Appeal judges have ruled that a jail sentence given to a killer hit-and-run driver who left a teenager dying on a road was not “unduly lenient”.
Shaun Gatti, 22, was jailed for five years and three months for killing 15-year-old Robyn Fryar.
Gatti been drinking at a nightclub in Paisley before knocking Robyn down in the Renfrewshire town on July 7, 2019.
The teenager, who was struck as she crossed a road with friends around 2am, died hours later from her injuries.
Gatti fled the scene with a friend in his Volkswagen Golf and attempted to cover up his involvement by cleaning his car, hiding it under tarpaulin and removing its registration plates.
However, he was soon snared after an anonymous tip-off to police.
Robyn’s parents branded the prison term “outrageous and unjust” in an interview with STV News shortly after the sentencing last July.
The Crown Office and Procurator Fiscal Service agreed the punishment was “unduly lenient” and went to court last month in a bid to challenge Gatti’s custody term.
Prosecution lawyer Ashley Edwards QC told judges that Lord Mulholland should have followed the sentencing guidelines used in English and Welsh courts.
She argued that if he had done this, he would have concluded that Gatti’s offence fell within “level one” – a category that results in offenders being given prison terms of seven to 14 years.
Ms Edwards claimed Lord Mulholland concluded that the offence committed by Gatti fell within level two and that was wrong.
However on Tuesday, in a written judgement issued by the Court of Criminal Appeal, Lady Dorrian upheld the sentence passed by Lord Mulholland.
The appeal judges concluded that the English and Welsh sentencing guidelines could be used by Scottish judges as a reference point. They added that the guidelines did not automatically apply in Scottish law.
Lady Dorrian wrote: “In our view there were two flaws in the submissions advanced in this case.
“The first was that they proceeded as if the guideline used in England and Wales was actually applicable in Scotland rather than available for such help as it may provide by way of cross-check.

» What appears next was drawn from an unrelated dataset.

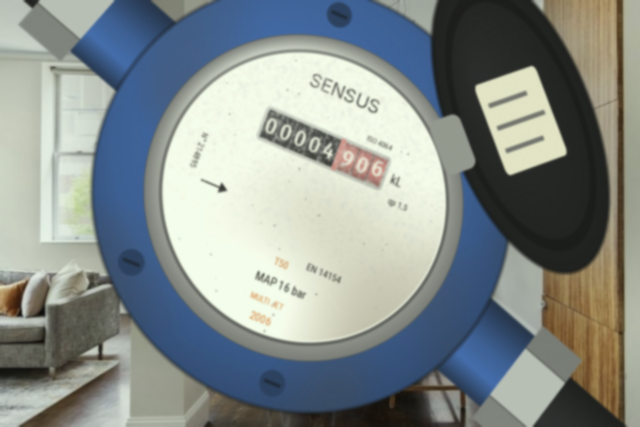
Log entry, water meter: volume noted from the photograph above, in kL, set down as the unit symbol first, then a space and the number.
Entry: kL 4.906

“The second flaw in addressing the guideline was to apply an overly analytical approach to its use.”
The judgement added that having reached his conclusion, Lord Mullholland considered the English guideline.
But the judges ruled they could not see how the case “could ever reasonably be fitted” into a level one category.
They concluded: “The result is that the sentence cannot be described as unduly lenient and the appeal must fail.”
Gatti was jailed last July after admitting attempting to pervert the course of justice and causing the teenager’s death by dangerous driving.
He was also banned from the roads for 11 years and seven months.
Robyn’s parents, Iain Fryar and Cheryl Madden, told STV News at the time of the sentencing that they did not feel justice had been served.
Mr Fryar said he did not expect the sentence to be “so short”.
He added: “A judge decides to give him a few years in prison. If that’s justice, I don’t know what justice is.
“It’s like Robyn was insignificant and meant nothing.
“He can now go on and know he’s going to be out. We have got to live in this hell for the rest of our lives.
“We can only visit our daughter at the cemetery. I know he’s incarcerated, but he’s still got a life to look forward to. My daughter never got a life to look forward to.”
Gatti, who had been captured on CCTV drinking out of a cocktail ‘fish bowl’ at Paisley’s Vienna nightclub before the fatal incident, was traced too late by police to have a drink-driving sample taken.
However, police estimated he was driving at up to 47mph in a 30mph zone at the time of the incident. He was also on the wrong side of the road.
Mr Fryar said his “heart left” him when he was told the police were coming to pick him up following the incident.
He said: “You always think that these things happen to other people. You don’t ever expect you to get that phone call.”